This particular question was asked in my Abstract Algebra Exam and I couldn't solve it in examination hall. Now, I thought I should try it again but I was unable to.
Prove that every free module F over an arbitrary integral domain with identity is torsion-free but the converse is false.
Module is given free means that a basis set exists (say X).To prove that it is Torsional free i need to show that every element except identity has infinite order OR Assuming it to be not torsional free and then proving that it can't be free module.
Let $f \in F$. Then I am at loss of ideas how it doesn't have any non-identity element of finite order.
On the other hand, let converse holds. So, Every torsion-free module over an arbitrary integral domain is free. But what is the contradiction here?
I am at loss of ideas over this and would very much appreciate help.

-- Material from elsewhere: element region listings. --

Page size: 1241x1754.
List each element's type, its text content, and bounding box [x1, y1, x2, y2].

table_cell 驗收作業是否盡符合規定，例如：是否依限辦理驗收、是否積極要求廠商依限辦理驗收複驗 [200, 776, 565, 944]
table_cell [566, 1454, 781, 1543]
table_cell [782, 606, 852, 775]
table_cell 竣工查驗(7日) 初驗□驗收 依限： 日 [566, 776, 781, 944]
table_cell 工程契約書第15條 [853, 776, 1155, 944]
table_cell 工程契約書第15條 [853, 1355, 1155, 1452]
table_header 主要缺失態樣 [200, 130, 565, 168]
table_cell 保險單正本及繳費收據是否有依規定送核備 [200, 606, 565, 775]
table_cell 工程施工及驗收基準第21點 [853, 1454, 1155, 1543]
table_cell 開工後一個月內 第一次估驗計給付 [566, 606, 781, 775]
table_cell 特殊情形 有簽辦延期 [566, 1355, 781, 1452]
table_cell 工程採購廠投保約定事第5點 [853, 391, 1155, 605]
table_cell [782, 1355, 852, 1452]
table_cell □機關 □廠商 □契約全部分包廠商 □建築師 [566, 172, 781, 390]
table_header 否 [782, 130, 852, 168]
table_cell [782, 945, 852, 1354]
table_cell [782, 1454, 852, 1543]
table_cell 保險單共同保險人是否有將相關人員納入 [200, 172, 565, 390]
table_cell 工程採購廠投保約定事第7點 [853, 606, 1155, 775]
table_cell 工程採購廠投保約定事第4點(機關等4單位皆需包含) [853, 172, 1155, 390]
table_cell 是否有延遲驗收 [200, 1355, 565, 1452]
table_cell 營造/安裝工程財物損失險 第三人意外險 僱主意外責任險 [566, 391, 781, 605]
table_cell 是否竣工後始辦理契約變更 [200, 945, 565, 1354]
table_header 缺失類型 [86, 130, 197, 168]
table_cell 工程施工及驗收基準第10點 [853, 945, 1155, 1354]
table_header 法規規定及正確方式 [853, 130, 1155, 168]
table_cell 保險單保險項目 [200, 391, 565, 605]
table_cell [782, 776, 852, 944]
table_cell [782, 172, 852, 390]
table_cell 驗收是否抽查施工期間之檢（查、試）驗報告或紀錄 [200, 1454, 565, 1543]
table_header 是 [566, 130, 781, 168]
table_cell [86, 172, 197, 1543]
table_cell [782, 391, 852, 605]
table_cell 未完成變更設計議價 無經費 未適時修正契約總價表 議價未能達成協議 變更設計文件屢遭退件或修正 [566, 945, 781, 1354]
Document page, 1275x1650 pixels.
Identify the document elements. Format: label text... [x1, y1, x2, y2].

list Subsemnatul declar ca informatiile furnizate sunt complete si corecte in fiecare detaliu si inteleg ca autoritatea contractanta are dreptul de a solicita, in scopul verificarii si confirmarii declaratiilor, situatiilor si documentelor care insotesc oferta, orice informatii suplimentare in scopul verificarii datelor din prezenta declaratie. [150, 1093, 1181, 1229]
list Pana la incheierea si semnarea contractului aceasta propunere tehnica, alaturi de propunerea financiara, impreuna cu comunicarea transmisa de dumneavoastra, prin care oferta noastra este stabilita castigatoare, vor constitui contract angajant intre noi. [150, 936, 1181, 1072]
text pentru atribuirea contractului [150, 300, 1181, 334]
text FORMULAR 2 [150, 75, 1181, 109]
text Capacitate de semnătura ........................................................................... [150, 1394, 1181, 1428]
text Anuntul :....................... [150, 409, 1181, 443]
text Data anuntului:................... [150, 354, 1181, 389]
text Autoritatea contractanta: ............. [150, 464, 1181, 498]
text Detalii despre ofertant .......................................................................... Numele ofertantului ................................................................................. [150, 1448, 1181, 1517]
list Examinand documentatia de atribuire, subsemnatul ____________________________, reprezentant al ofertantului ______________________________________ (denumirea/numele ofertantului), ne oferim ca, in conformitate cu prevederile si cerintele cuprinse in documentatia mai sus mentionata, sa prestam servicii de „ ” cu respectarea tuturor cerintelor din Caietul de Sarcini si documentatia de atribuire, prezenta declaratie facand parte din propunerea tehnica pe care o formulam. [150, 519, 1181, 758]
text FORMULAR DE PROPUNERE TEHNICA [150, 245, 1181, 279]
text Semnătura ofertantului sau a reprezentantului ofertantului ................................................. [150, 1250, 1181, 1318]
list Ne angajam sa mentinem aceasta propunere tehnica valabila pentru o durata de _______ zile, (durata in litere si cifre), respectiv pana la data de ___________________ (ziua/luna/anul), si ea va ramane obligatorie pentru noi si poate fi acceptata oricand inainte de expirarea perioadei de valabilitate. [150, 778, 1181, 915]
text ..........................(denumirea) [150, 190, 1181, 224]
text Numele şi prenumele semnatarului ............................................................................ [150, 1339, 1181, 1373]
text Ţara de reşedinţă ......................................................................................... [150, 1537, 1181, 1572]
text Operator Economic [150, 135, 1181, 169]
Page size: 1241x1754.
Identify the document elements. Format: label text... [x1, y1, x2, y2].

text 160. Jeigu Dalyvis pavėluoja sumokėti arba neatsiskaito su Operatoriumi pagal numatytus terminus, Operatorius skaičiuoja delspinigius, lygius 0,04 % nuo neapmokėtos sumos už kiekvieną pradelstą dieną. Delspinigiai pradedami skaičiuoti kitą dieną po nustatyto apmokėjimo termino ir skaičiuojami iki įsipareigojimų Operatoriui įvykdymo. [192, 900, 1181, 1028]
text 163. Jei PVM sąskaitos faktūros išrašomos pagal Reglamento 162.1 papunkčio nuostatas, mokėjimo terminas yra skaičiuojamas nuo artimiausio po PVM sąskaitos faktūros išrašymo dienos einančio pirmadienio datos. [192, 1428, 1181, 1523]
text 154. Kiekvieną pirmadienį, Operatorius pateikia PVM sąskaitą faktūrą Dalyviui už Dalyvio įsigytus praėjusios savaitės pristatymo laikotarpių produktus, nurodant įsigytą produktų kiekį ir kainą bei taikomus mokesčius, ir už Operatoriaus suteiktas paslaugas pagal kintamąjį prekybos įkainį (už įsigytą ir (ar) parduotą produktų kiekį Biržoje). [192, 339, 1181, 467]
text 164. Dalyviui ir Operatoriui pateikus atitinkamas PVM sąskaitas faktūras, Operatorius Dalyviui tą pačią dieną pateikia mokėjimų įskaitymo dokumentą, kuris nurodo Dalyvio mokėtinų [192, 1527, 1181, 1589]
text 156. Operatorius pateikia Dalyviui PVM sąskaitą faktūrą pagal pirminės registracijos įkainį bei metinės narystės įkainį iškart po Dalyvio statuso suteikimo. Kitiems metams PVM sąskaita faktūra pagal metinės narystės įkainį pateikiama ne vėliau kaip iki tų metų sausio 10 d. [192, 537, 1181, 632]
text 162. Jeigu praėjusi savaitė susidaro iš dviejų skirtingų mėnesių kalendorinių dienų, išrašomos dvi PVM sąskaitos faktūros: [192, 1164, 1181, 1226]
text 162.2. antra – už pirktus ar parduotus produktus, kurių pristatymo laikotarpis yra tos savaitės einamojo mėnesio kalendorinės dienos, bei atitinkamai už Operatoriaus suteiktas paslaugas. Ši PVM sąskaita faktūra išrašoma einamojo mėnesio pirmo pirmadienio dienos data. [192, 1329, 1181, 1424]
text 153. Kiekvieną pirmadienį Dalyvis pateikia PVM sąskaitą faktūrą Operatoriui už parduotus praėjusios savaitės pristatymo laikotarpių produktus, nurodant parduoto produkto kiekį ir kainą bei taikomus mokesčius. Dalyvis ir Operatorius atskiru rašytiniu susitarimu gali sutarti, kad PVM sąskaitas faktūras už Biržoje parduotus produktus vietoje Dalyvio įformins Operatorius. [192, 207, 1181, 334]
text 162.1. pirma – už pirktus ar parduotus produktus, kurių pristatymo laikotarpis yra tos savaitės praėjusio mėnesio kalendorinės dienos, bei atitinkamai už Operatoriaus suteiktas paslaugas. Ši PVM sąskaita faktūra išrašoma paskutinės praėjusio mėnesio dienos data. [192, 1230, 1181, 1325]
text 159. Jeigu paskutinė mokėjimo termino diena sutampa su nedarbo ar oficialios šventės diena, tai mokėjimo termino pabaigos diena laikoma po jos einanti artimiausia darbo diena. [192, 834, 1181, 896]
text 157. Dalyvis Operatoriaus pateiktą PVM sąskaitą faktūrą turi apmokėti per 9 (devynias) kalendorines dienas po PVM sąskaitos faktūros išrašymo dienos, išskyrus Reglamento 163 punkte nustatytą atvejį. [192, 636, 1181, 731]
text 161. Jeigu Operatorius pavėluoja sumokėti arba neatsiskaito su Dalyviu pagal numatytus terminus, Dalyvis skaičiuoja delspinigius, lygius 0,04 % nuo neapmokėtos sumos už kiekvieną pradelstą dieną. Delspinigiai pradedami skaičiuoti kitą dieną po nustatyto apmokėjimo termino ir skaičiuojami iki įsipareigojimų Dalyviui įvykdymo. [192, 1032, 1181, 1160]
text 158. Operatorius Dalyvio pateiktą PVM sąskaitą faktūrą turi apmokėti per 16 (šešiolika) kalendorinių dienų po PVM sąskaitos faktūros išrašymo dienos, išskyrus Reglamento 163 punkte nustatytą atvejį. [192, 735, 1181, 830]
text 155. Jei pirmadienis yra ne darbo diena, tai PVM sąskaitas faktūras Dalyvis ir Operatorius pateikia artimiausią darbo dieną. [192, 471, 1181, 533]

Every free module over an arbitrary integral domain with identity is torsion-free.
Let $F$ be such a D-module, where $D$ is an integral domain, i.e. $D$ is commutative, has identity, and no non-zero divisors.
By Characterization of free D-modules ( any $R$-modules with identity actually ), $F$ is isomorphic to a direct sum of copies of the D-modules $D$ , say : $$F\cong \oplus_{i\in I} D$$ Then any element $x$ of $F$ that is not the neutral element can be identified with $\phi(x)= \sum_{i\in I} d_i\neq 0$ where the $d_i\in D$ ( and at least one of the $d_i$'s is not zero ), and for any $r\in D: $ $r\phi(x)= r(\sum_{i\in I} d_i)= \sum_{i\in I} rd_i= 0 \implies rd_i=0 \ \forall i\in I$ ( the former zero is the zero of the direct sum ) thus as $D$ has no zero divisors : $$r\phi(x)= 0\ \implies \forall i\in I:\ r= 0 \ or\ d_i= 0\ \implies r=0 $$ ( as we established one of the $d_i$'s at least is non zero )
This means that $\phi(x)$ has an infinite order hence as $\phi$ was our isomorphism also $x$ must have infinite order as desired.
The converse is false, think about an example of a torsion free module over $Z$ (an integral domain) which is not free.